Ek Başlıklar : l SENDİKALI İŞÇİ SAYISINI AZALTMAMA NEDENİYLE İŞVEREN VEKİLİNİN İŞİNE SON VERİLMESİ l SENDİKAL HAKLARIN KULLANIL-MASININ ENGELLENMESİ SUÇU l SENDİKADAN İSTİFA ETMEYENLERİN KÖTÜ KOŞULLARDA ÇALIŞTIRILACAĞININ SÖYLENMESİ l TEHDİT

Tam Metin

İlgili Kanun / Madde
TCK/118
2821 S.SK/31

KÜTAHYA
2. SULH CEZA MAHKEMESİ

Esas No. 2006/366
Karar No. 2007/268
Tarihi: 15.05.2007                     
 
l SENDİKALI İŞÇİ SAYISINI AZALTMAMA NEDENİYLE İŞVEREN VEKİLİNİN İŞİNE SON VERİLMESİ
l SENDİKAL HAKLARIN KULLANIL-MASININ ENGELLENMESİ SUÇU
l SENDİKADAN İSTİFA ETMEYENLERİN KÖTÜ KOŞULLARDA ÇALIŞTIRILACAĞININ SÖYLENMESİ
l TEHDİT

ÖZETİ: Sendika üyesi işçilerin tutum ve davranışları karşısında şirket politikası gereğince, müvekkilinin işçilerle zaman zaman görüştüğünü, hatta müvekkilin iş aktinin 21.02.2007 tarihinde iş yerindeki sendika üyesi olan işçilerin sayılarının azaltılması istediğini halde bu konuda bir çalışma yapılmadığı için feshedildiğini, cebir veya tehdit unsurunun bulunmadığını savunmuştur.
Sanık vekilinin bu savunmasında da görüldüğü gibi sanığın işine sendikalı işçi sayısını azaltmada başarı göstermemesi nedeniyle son verilmiştir. Yani sanığın amacı 5237 s.k.118 maddesinde tanımlanan işçileri sendika üyeliğinden ayrılmaya zorlamaktadır. Nitekim bu amacını “işçileri ağır işlere vermek” “Toplu iş sözleşmesinden yararlandırmamak” “istifa edin” “hatta tatil bayram tatili izinlerini kaldırmak “sendikanın sömürü düzeni olduğunu konusunda telkinde bulunmak” “kapının önüne koymak” “bizi hiç bir güç yıkamaz, devlet biziz” gibi tehdit içeren söz ve davranışlarla ortaya koyduğu açıktır. Nitekim bu baskı ve zorlamalar doğrultusunda sendikadan istifa eden işçilerde olmuştur.
Yukarıda sanığın çeşitli şekillerde sendikalı işçilere sarf ettiği sözler katılanlara sair kötülük edeceğine ilişkin basit tehdit düzeyinde de olsa yasanın aradığı unsurun olayda varlığı gerçekleşmiş durumdadır. Katılanları kötü koşullarda çalıştıracağına, işine son vereceğini, izin kullandırmayacağını bildirmesi sair tehdittir.
Katılanların sendika üyeliklerinin devam ediyor olması nedeniyle suç teşebbüs olarak değerlendirilmemiştir. Zira eylemin tehdit etmekle tamamlandığı açıktır. Ancak anılan gerekçeyle alt sınırdan ceza tayini hakkaniteyet uygun bulunmuştur.

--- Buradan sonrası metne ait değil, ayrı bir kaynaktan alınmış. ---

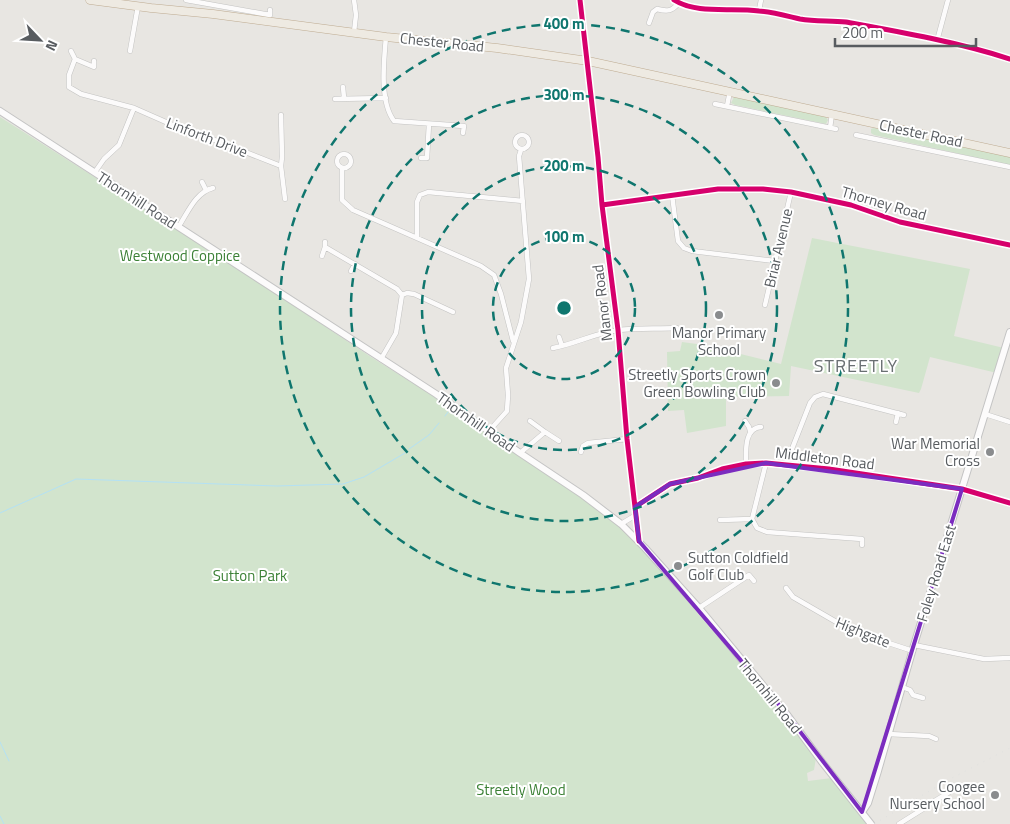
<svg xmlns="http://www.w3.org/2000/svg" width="1010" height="824" font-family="'Titillium Web',sans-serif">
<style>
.green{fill:#d2e4cd}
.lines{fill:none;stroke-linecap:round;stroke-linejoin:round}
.stream{stroke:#b4e1f4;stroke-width:1}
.minor-casing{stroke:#c3c3c2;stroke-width:5.5}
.secondary-casing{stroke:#c4c4c4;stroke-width:8}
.trunk-casing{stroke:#beab91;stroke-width:9}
.minor{stroke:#fcfbfb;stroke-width:4.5}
.secondary{stroke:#fcfbfb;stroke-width:6}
.trunk{stroke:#eeeae2;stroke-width:8}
.rail{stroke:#e0e1e0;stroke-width:1;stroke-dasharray:1 6;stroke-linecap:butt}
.cycleway-casing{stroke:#fff;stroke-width:8}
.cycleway{stroke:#d6006c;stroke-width:5}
.marked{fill:none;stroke:#7b2cbf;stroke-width:4;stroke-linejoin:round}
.ring{fill:none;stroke:#0f766e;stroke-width:2.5;stroke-dasharray:9 6}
.poi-dot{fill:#8a8c8e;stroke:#fff;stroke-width:2}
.labels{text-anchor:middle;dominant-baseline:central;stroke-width:4;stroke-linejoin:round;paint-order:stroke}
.street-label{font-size:15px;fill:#585c60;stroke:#fff}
.park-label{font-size:15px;fill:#3c8136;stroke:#fff}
.poi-label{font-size:15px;fill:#585c60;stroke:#fff;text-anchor:end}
.quarter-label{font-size:18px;letter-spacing:1px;fill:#696f72;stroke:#fff}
.centre{fill:#0f766e;stroke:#fff;stroke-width:2.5}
.ring-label{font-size:15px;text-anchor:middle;font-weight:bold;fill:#0f766e;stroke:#fff;stroke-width:4;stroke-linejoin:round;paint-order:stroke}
</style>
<rect width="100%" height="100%" fill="#e8e6e2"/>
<!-- green -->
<path class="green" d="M 734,97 L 825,116 L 828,120 L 826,124 L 735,105 L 731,103 Z
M 0,117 L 222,258 L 371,357 L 435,397 L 522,455 L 607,516 L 640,546 L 667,578 L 675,584 L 699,615 L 786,718 L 816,758 L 814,770 L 807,773 L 808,781 L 832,778 L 868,824 L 0,824 Z
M 874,128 L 1007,155 L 1010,156 L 1010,165 L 874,135 L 871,133 L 871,129 Z
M 812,238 L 970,269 L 954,336 L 1004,348 L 997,373 L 930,357 L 921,389 L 919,393 L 791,366 L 789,396 L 726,397 L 726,426 L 687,433 L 684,410 L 668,411 L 667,352 L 680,351 L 682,342 L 704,345 L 781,364 Z"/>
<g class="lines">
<!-- stream -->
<path class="stream" d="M 445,416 L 448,412
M 409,449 L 429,435 L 439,423
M 0,513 L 76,479 L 277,486 L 343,484 L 364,477 L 405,453
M 0,742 L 9,761
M 0,816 L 4,824"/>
<!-- minor casing -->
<g class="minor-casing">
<path id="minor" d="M 186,0 L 270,15 L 270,10
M 580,0 L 598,157 L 602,205 L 618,330 L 627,439 L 638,540
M 674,0 C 698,15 731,7 759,11 C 773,12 787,16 800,19 C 816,22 831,20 846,22 C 901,32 957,42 1010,59
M 759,10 L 761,0
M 649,23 L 653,12 L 657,9 C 668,12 672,11 679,3
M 354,32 L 356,15 L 354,0
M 386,37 C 384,60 379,101 394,121 L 464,126 L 463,133
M 937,41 L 948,0
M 71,51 L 75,59 L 69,75 L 69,87 L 81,94 L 134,108 L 175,126 L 207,137 L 281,166
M 130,51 L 138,6
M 75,59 L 94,67 L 94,61
M 343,87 L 344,98
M 335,99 L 386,98
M 715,104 L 836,129
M 727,106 L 730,91
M 281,115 L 282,157 L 281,166 L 285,199
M 830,128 L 832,114
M515 142a7 7 0 1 1 14 0a7 7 0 1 1-14 0Z
M 856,135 L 1010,167
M337 161a7 7 0 1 1 14 0a7 7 0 1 1-14 0Z
M 421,158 L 427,158 L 429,124
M 342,169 L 342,200 L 353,210 L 481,266 L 494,275 L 501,294 L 513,341
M 95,172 L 104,159 L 119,145 L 134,108
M 202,182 L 206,190
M 672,195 L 678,241 L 684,248 L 692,251 L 775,261
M 602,205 L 718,189 L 763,189 L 791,192 L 851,205 L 900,222 L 1010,245
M 179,226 C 188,212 196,192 213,188
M 417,238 L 417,202 L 420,195 L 428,192 L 523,201
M 325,242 L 325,247 L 397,289 L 402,295 L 396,333 L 381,359
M 322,256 L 325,247
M 351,271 L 355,264
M 402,295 L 407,293 L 414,294 L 453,312
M 765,305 L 791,192
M 559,337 L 562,346
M 553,348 C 575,344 595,333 618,330 C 637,328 658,329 677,328 L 677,333
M 985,414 L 1010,422
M 745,421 L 749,427 L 750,431
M 896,422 L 898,413
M 489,431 L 507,411 L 508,395 L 506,368 L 521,322 L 529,279 L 519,156 L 521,150
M 545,432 L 559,441
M 581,452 L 583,446 L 588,443 L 627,439
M 520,453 L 545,432 L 530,421
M 766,463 L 752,519 L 757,528 L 767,532 L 862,539 L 862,545
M 746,464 C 746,451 744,428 761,427
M 786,464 L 810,403 L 815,397 L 823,394 L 904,415
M 635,507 L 670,484 L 698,478 L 722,469 L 746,464 L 766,463 L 829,469 L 962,489 L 1010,503
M 720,520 L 752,519
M 621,524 L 636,515
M 786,588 L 793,597 L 852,631 L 913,651
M 699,608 L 749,575 L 754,581
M 914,645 L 984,659 L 1010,658
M 902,687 L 910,690 L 913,695 L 923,698
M 888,734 L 929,736 L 936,739
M 928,805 L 948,793
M 899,824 L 923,809"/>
</g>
<!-- secondary casing -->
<g class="secondary-casing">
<path id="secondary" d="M 0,111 L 436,394 L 520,453 L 583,495 L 621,524 L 645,548 L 699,608 L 785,712 L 822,762 L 871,824
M 862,812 L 868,803 L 878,771 L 914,645 L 1010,332"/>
</g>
<!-- trunk casing -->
<g class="trunk-casing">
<path id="trunk" d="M 90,0 L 151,8 L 213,14 L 386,37 L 497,48 L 588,61 L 1010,153"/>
</g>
<!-- minor -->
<use href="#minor" class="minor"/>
<!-- secondary -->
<use href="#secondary" class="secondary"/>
<!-- trunk -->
<use href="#trunk" class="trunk"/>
<!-- rail -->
<path class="rail" d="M 874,824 L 948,780 L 1010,748"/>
<!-- cycleway casing -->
<g class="cycleway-casing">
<path id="cycleway" d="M 580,0 L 598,157 L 602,205 L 618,330 L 627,439 L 639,541
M 674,0 C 698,15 731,7 759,11 C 773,12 787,16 800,19 C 816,22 831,20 846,22 C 901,32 957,42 1010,59
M 602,205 L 718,189 L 763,189 L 791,192 L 851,205 L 900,222 L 1010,245
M 635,507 L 670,484 L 698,478 L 722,469 L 746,464 L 766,463 L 829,469 L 962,489 L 1010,503"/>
</g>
<!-- cycleway -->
<use href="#cycleway" class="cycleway"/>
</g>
<!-- marked area -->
<path class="marked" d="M 766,463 L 962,489 L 862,812 L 785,712 L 639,541 L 635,507 L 670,484 Z"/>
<!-- distance rings -->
<g class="ring">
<circle cx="564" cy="308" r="71"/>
<circle cx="564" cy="308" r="142"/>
<circle cx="564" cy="308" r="213"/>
<circle cx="564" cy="308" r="284"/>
</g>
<!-- markers -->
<g class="poi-dot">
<circle cx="719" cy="315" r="5"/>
<circle cx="776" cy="383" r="5"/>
<circle cx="990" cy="452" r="5"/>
<circle cx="678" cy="566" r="5"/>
<circle cx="995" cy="795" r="5"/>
</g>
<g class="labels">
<!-- street labels -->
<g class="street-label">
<text transform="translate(442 42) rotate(6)">Chester Road</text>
<text transform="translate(921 133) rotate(12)">Chester Road</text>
<text transform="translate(207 137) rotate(21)">Linforth Drive</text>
<text transform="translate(137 200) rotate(33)">Thornhill Road</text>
<text transform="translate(884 203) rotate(16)">Thorney Road</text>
<text transform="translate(778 248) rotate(-77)">Briar Avenue</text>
<text transform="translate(602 303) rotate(-97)">Manor Road</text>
<text transform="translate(476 422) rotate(35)">Thornhill Road</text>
<text transform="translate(825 458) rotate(7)">Middleton Road</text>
<text transform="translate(936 573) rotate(-73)">Foley Road East</text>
<text transform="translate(863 632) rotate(22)">Highgate</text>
<text transform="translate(770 696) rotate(51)">Thornhill Road</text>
</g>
<!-- park labels -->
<g class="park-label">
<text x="180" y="255">Westwood Coppice</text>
<text x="250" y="575">Sutton Park</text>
<text x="521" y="789">Streetly Wood</text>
</g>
<!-- poi labels -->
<g class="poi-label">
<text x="719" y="332" text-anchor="middle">Manor Primary<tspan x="719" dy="17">School</tspan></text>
<text x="766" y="374">Streetly Sports Crown<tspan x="766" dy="17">Green Bowling Club</tspan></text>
<text x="980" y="443">War Memorial<tspan x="980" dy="17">Cross</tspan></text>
<text x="688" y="557" text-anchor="start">Sutton Coldfield<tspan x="688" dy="17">Golf Club</tspan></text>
<text x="985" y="786">Coogee<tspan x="985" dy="17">Nursery School</tspan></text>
</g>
<!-- quarter labels -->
<g class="quarter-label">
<text x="856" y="365">STREETLY</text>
</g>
</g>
<circle cx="564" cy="308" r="8" class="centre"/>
<g class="ring-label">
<text x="564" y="29">400 m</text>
<text x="564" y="100">300 m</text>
<text x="564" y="171">200 m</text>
<text x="564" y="242">100 m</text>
</g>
<!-- north arrow -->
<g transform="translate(40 40) rotate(115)" stroke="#ffffff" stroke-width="4" paint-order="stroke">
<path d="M0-4L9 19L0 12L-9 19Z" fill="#585c60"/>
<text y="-8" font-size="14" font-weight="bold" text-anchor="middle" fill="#585c60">N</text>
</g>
<!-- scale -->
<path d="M835 38v8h141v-8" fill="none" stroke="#585c60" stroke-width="2.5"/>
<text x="842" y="38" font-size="15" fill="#585c60" stroke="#ffffff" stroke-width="4" paint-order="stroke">200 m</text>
</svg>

Suç: Sendikal Hakların Kullanılmasının Engellenmesi
Suç Tarihi: 05/05/2006
KARAR TARİHİ: 15/05/2007
Yukarıda açık kimliği yazılı sanık hakkında mahkememizde yapılan duruşma sonunda:
İDDİA:
Sanık hakkında sendikal hakların kullanılmasının engellenmesi suçundan dolayı TCK:nun
43/1 maddesi delaletiyle 118/1, 53/l-a,b,c,d,2 maddeleri gereğince cezalandırılması için kütahya
C. Savcılığının 10.07.2006 tarihli iddianamesiyle kamu davası açılmıştır
SAVUNMA:
Üzerine atılı suçlamayı kabul etmeyerek savunmasını inkara dayandırmıştır.
DELİLLERİN DEĞERLENDİRİLMESİ VE GEREKÇE
1-KATILANLAR BEYANLARINDA: Sanıktan şikayetçi olduklarını beyan etmişlerdir.
2-Sanığın savunması, katılanların birbirini doğrulayan beyanlarına, tanıkların açıklamalarına sendikal faliyetlere ilişkin belgelere ve tüm dosya kapsamına göre. Tamamı Belediye İş Sendikasına üye olan katılanlara karşı, Alka Ltd..St.i ni müdür olarak temsil eden sanığın, sendikadan ayrılmaya zorlamak amacıyla bukı uyguladığı anlatıldığından eylemine uyun TCK.nun 118/l maddesi gereğince cezalandırılmasına karar vermek gerekmiştir.
3-Sanık vekilinin 20.03.2007 tarihli dilekçesinde; özetle suçun maddi unsurunun cebir veya Tehdit olduğunu, sendika üyesi işçilerin tutum ve davranışları karşısında şirket politikası gereğince, müvekkilinin işçilerle zaman zaman görüştüğünü, hatta müvekkilin iş aktinin 21.02.2007 tarihinde iş yerindeki sendika üyesi olan işçilerin sayılarının azaltılması istediğini halde bu konuda bir çalışma yapılmadığı için feshedildiğini, cebir veya tehdit unsurunun bulunmadığını savunmuştur.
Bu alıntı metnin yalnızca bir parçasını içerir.